The Bank of Canada was nationalized in 1938 and is wholly owned by the Canadian people. Between 1938 and 1974, the federal government borrowed at low or no interest from the bank.
But all that changed. In 1974, Canada turned to monetarism, a paradigm holding that expansion of the money supply is inflationary, and a partner to neoliberal economic policy. This shift compelled the federal government to borrow from private foreign banks to finance Canada’s pension plan and a whole host of public projects from transportation to health care, airports, seaports and more.
In the 40 years since, Canada’s privatization of finance has led to an unprecedented level of public debt. It has commodified and effectively privatized the “human capital expenditures” originally articulated in the Bank of Canada’s charter.
In 2011, the Committee for Monetary and Economic Reform (COMER) and two private citizens sued the Canadian government. The plaintiffs alleged that the Bank of Canada “is the only central bank among the G-8 countries that is a ‘public’ bank created by statute and accountable to the legislative and executive branches of Government.” They also argued that the bank’s secretive dealings and particular accounting practices further undermine the ability of the government to meet its constitutional obligations to provide economic security to the Canadian people.
While the case, Committee for Monetary and Economic Reform v. Canada (2014 FC 380), isn’t the fatal blow to private banking that many wishful observers declare it to be, it is an important marker in the war between the paradigms of public and private banking.
As one might expect in a case like this, judges will hear numerous procedural objections before COMER et al can make their substantive argument. In an important appeals decision last year, a federal court said the plaintiffs would need to amend their claim. That ruling left their case alive but shaken, allowing the plaintiffs to move forward with “public standing,” a status with important implications for bringing these kinds of “social policy” claims to the court.
Upholding that decision – which cut against both the plaintiffs and the government, but allowed the case to proceed – the Federal Court of Appeal again allowed the case to move forward on Jan. 26. The government has until March 29 to appeal to the Supreme Court in Ottawa. According to populist Rocco Galati, “to date no such indication has been conveyed,” but the Crown might well still appeal, figuring that the harm it has inflicted so far will culminate in a third round technical knock-out.
The news of last month’s decision was confusing at first because some people erroneously reported the court had decided in the case that the plaintiffs had done something bigger than survive a procedural motion. Headlines like “Canadians sued the Bank of Canada and Won” didn’t help. Another source declared: “The Federal Court of Canada has ruled against private central banking.”
Those declarations were dangerously incorrect. What COMER et al “won” was that the claim they are raising is justiciable: suitable for determination by a court. That’s important, but it’s not a mandate to turn the Bank of Canada back into a public bank. For that to happen, a court must decide that the government has no discretion about how the Bank lends or facilitates the lending of money. The government maintains, because of the Bank Act, that the bank “may” lend like a public bank – not that it must. There is a good chance that courts will rule those powers to be “permissive” rather than mandatory, and that this is really a policy question rather than a legal one.
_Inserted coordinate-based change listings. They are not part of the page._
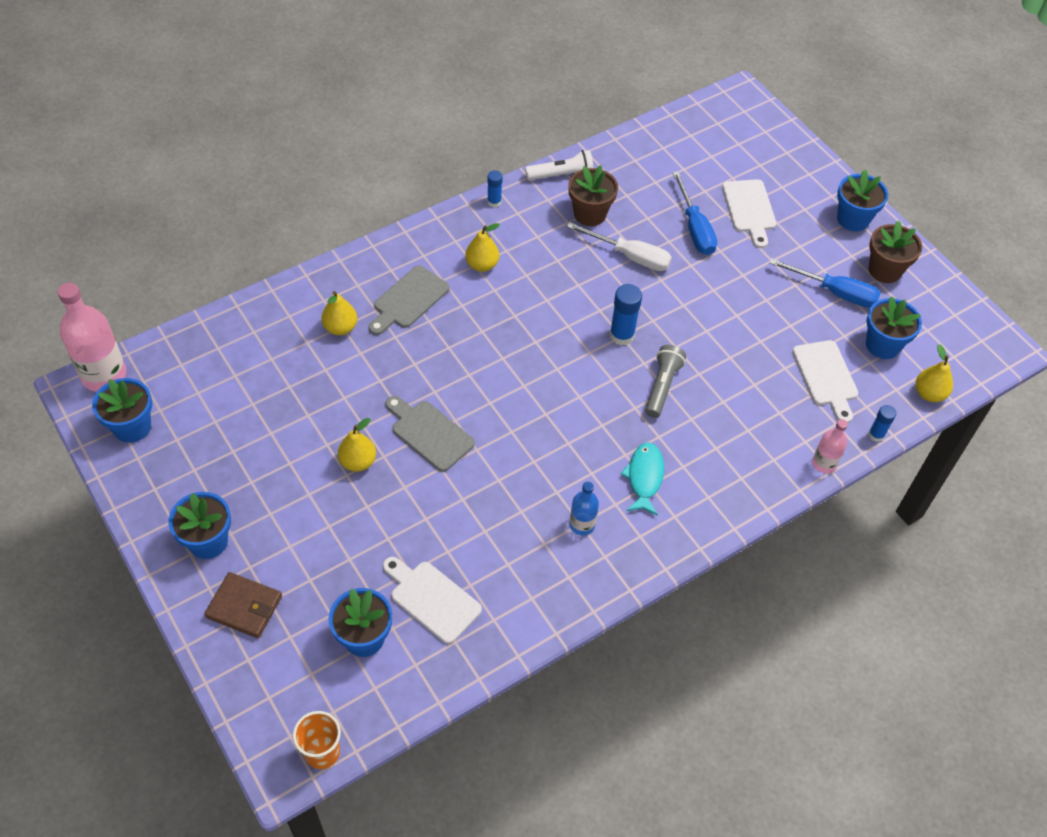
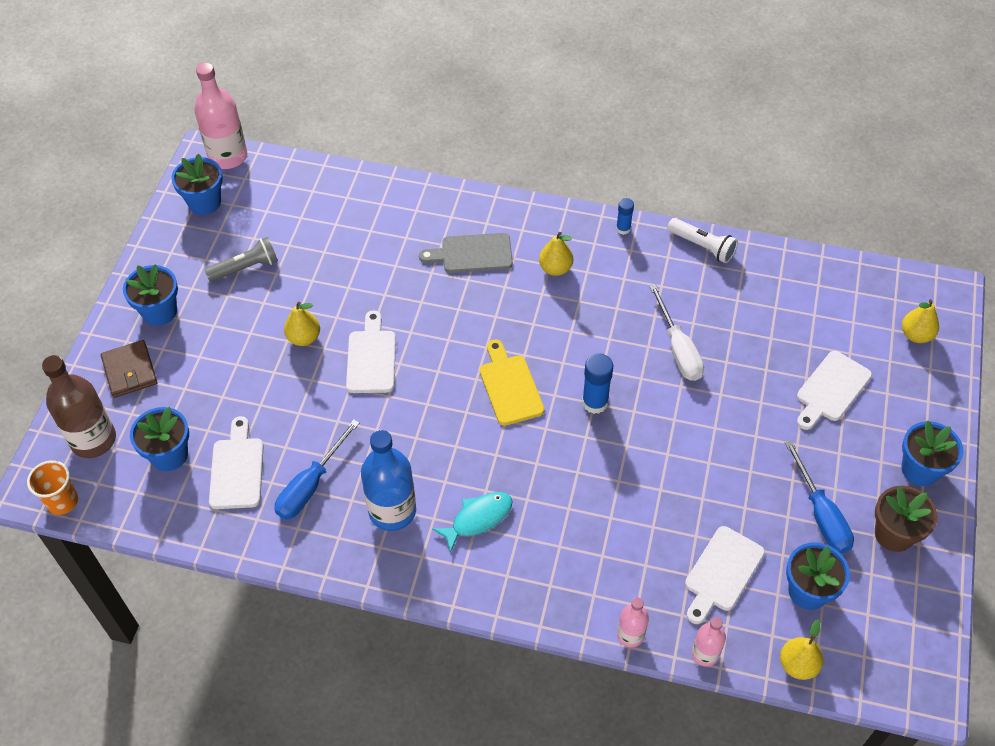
camera: 50 degrees right, 0 degrees up
(284, 684) = (93, 440): none -> brown bottle
(340, 328) = (403, 238): yellow pear -> yellow pear (916, 335)
(429, 433) = (371, 358): grey cutting board -> white cutting board
(553, 371) = (509, 386): none -> yellow cutting board
(582, 524) = (392, 511): blue bottle -> blue bottle, size x1.86
(590, 214) = (687, 292): brown flower pot -> none
(662, 386) = (576, 466): grey flashlight -> grey flashlight (245, 268)
(695, 228) = (761, 368): blue screwdriver -> blue screwdriver (310, 485)
(876, 435) = (705, 654): blue glue stick -> pink bottle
But the plaintiffs have a scrappy, creative and audacious case. COMER et al contend the damage caused by the switch to monetarism – the economic hardship of debt and the insecurity of living in a neoliberal economy – violate the Canadian constitution’s right to life, liberty, and security; equal protection under the law; and equal opportunity, economic development, and public services. To come at the court with both public standing and a constitutional claim concerning economic rights is as close to revolutionary as you can get in a federal court system.
Public standing is different than private standing, and Canadian courts have been told by the Supreme Court to “take a liberal and generous approach” in determining whether citizens can bring lawsuits concerning social issues. Public standing allows a plaintiff to assert a “genuine interest” in a policy question even if they are not personally affected by the policy. This is a demand to materialize constitutional promises, and to do so through the restoration of a national public bank.
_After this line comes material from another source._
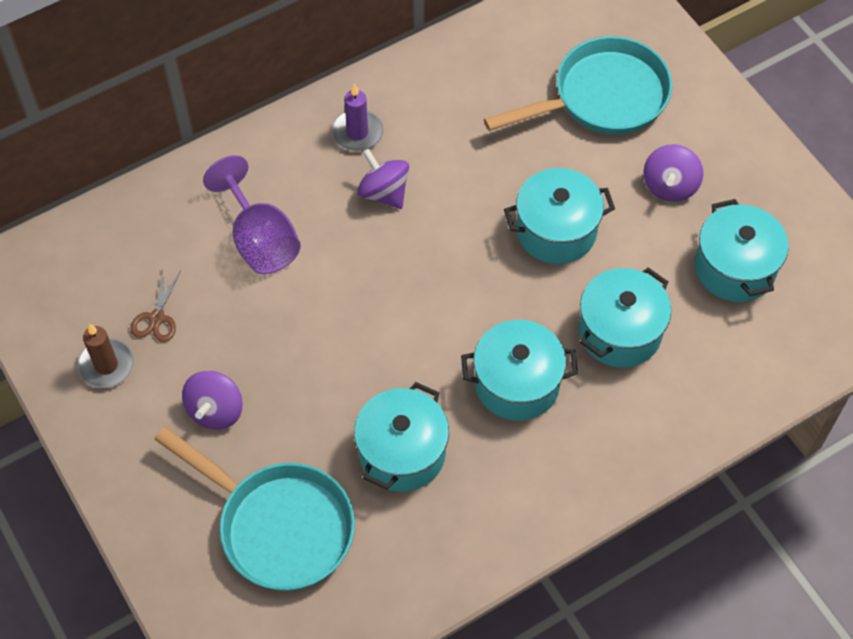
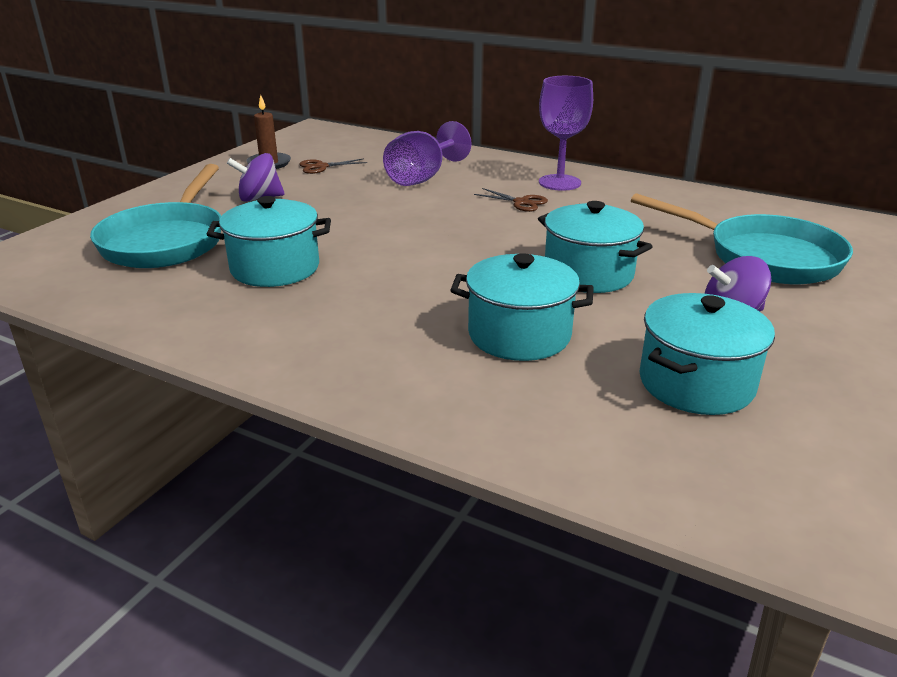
camera: 60 degrees right, 30 degrees down
(357, 133) = (559, 182): purple candle -> purple goblet
(384, 192) = (521, 202): purple spinning top -> brown scissors
(517, 384) = (398, 298): turquoise pot -> none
That’s asking a lot. But whatever the outcome, we all benefit from watching and learning from the emerging legal arguments. If those arguments don’t win this time around, they still help shape a jurisprudence of the commons. 1974 wasn’t too long ago to recall the assumptions of low-interest lending for the public good, and the monetarism that replaced those assumptions made false promises. Whatever the agonizing slowness of the courts, the legal conversation shapes our collective response to our material situation.